All models except Claude made this correction in Mandarin. In English, GPT 3.5 and 4 answered correctly but did not directly correct the prompt’s misused terminology.
Claude makes the correction in English but not in Mandarin:
Math conclusions
SenseChat appears to have some advantages in mathematical reasoning, but it doesn’t appear completely dominant relative to other models.
There was no single math problem where SenseChat was the only model to find the correct answer. For every question SenseChat successfully solved, at least one other model could also get the right solution. Even so, SenseChat was indeed consistent — it appears less prone to random calculation errors and hallucinations than some of the other models.
We did find some edge cases (namely, the solution to the coin rotation paradox) where GPT-4 or Claude-3 Opus could produce correct answers, while SenseChat’s responses were uniformly wrong. The Claude-3 Opus and GPT-4 models, however, were inconsistent at producing these correct answers, and answered the prompts incorrectly in some trials.

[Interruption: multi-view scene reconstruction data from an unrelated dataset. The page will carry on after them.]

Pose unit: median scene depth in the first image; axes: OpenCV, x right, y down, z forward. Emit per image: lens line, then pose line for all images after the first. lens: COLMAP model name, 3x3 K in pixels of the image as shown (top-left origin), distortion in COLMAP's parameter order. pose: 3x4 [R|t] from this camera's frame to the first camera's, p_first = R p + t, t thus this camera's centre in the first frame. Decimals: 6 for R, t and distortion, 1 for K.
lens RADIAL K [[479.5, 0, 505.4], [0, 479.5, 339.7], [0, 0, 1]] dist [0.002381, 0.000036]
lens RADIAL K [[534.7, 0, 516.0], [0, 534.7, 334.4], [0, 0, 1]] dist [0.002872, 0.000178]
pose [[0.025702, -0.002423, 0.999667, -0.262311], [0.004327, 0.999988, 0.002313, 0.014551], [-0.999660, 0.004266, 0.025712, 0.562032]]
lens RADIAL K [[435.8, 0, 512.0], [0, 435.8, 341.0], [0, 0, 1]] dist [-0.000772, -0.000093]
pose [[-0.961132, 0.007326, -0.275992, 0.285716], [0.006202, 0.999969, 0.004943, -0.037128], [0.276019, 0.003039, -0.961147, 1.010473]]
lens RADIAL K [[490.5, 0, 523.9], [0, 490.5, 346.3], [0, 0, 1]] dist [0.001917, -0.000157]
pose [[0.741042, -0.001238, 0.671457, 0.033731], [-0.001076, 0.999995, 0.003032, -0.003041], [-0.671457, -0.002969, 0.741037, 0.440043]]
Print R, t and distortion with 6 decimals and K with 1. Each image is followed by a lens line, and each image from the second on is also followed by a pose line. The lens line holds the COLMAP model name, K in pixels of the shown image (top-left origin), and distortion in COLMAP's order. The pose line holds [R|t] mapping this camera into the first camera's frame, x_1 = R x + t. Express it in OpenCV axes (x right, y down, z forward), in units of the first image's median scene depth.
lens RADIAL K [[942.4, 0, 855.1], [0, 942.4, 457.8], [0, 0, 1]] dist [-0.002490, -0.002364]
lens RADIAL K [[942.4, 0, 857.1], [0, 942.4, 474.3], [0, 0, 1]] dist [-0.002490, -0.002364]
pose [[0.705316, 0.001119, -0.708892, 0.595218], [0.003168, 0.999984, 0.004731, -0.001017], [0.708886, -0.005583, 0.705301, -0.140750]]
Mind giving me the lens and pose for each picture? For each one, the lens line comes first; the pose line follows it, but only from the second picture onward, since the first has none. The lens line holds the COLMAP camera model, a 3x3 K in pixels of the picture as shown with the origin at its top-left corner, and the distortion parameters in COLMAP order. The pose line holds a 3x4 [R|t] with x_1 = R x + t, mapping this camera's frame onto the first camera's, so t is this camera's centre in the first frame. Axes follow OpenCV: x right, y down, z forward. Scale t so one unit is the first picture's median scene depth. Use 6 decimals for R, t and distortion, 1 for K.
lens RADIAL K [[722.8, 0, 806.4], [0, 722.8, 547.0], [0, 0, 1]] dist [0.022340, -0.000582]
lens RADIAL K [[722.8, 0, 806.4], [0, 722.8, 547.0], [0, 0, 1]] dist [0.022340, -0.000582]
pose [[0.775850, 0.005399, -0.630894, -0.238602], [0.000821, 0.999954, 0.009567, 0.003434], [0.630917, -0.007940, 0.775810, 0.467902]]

SenseChat’s outputs do tend to be elegant, use logical and consistent notation, and display promising attention to detail. Despite our experiment finding only relatively small disparities in the correctness of answers, SenseChat’s consistency compared to GPT-4 is a promising feature.
In short, SenseChat has some advantages in reasoning, but at present, it is not overwhelmingly dominant compared to other cutting-edge LLMs.
Conclusions
Our “methodology” in this post is not very rigorous. We are trying to give a flavor of how the model feels to an ordinary user.
That said, SenseChat V5 seems like a pretty good model, with reasoning capabilities at least close to GPT-4 or Claude-3. Nevertheless, for international users, the model is probably out of the question simply because it only speaks Chinese. And even for Chinese office workers, we could easily see them opt for competitors like Kimi, as they offer:
English and Chinese,
web search and citations,
and longer context windows in the regular web interface, not just via the API.
An increasing number of Chinese-language models are now approaching the capabilities of GPT-4. Currently, China’s domestic industry is engaged in a “battle of 100 models” 百模大战, which spreads limited computational resources across numerous companies. Each is developing models that nearly match GPT-4. SenseChat V5 is certainly among the contenders now.
But a more pertinent question might be whether any of these models will be able to compete with an upcoming GPT-5.
It’s an interesting experiment, but LLMs without a dedicated math engine backing it (various of the companies have toyed with integrating with Wolfram Alpha) will never consistently get math right, just given what the guts of the LLM actually are. If it does, it’s usually either tuned or has seen the exact problem before—some of the errors, if you re-experiment, are probably not super consistent with different formulations of the problems.
The likely reason why most of these models write code ok (though often not that well) is probably because random students and low level programmers have spammed StackOverflow with every variant of programming problems over the years.
That being said, as these multi-modal / “omni”-models show, it isn’t crazy to integrate different modalities or engines behind these things, so it’ll likely come, in which case some of these math problems wouldn’t be that interesting (because the handling is “trivial” from the perspective that a dedicated engine is dealing with it).
Anyway, interesting coverage for sure and great to see what happens with some example prompts/experiments—though it’ll be hard to consistently draw any conclusions from math problems, even if OpenAI made a big deal out of simple math problems (though even the presenter emphasized “simple”) in their announcement.